NOTE D - SUBSEQUENT EVENTS
Acquisition of SGVB
On July 1, 2000, IndyMac completed its merger with SGVB. SGVB was the parent of
First Federal Savings and Loan Association of San Gabriel Valley. As of the date
of merger, SGVB had assets of $490.8 million, deposits of $355.7 million, and
stockholders' equity of $37.5 million. IndyMac paid $25.00 per share, or $59.5
million, for all of the SGVB shares outstanding and subject to option. Goodwill
and core deposit intangible asset totaling $37.8 million were recorded as of the
date of acquisition, using the purchase method of accounting. The goodwill will
be amortized using the straight-line method of amortization over a period of 20
years.
8
<PAGE>
The operating results for SGVB and the Company as though SGVB was purchased
at the beginning of the respective periods follow:
(Dollars in thousands)
<TABLE>
<CAPTION>
Six months ended June 30,
2000 1999 (1)

++++

WHAT NEEDS TO BE DONE:
According to the subsequent-events note, what price per share did IndyMac pay for the SGVB shares?

Collected data entries:
++++

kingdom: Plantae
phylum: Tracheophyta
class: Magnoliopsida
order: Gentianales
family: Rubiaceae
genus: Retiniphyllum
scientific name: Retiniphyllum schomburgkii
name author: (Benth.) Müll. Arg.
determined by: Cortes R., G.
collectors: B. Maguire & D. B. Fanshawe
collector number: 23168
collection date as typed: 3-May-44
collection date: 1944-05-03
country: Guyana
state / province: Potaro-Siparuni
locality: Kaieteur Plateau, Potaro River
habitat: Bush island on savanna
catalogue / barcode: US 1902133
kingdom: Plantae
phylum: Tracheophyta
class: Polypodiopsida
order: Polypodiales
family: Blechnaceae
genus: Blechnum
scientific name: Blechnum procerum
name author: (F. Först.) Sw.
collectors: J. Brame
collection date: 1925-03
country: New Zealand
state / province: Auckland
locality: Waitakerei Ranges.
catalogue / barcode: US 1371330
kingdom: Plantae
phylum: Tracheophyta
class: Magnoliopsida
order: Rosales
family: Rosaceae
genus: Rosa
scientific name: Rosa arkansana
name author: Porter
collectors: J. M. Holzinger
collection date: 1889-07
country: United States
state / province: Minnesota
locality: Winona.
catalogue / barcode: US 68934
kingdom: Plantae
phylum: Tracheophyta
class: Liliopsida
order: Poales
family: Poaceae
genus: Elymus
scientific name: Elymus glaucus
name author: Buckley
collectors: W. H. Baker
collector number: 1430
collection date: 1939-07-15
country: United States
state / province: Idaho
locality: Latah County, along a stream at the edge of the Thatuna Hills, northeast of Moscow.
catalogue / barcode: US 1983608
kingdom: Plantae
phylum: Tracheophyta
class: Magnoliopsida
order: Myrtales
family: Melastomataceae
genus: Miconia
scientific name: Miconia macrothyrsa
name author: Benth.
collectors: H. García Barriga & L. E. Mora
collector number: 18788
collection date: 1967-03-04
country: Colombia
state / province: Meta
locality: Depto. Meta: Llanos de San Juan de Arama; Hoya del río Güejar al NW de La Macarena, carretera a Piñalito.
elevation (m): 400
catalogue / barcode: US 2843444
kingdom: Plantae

++++

TASK OUTPUT:
$25.00 per share, or $59.5 million in total.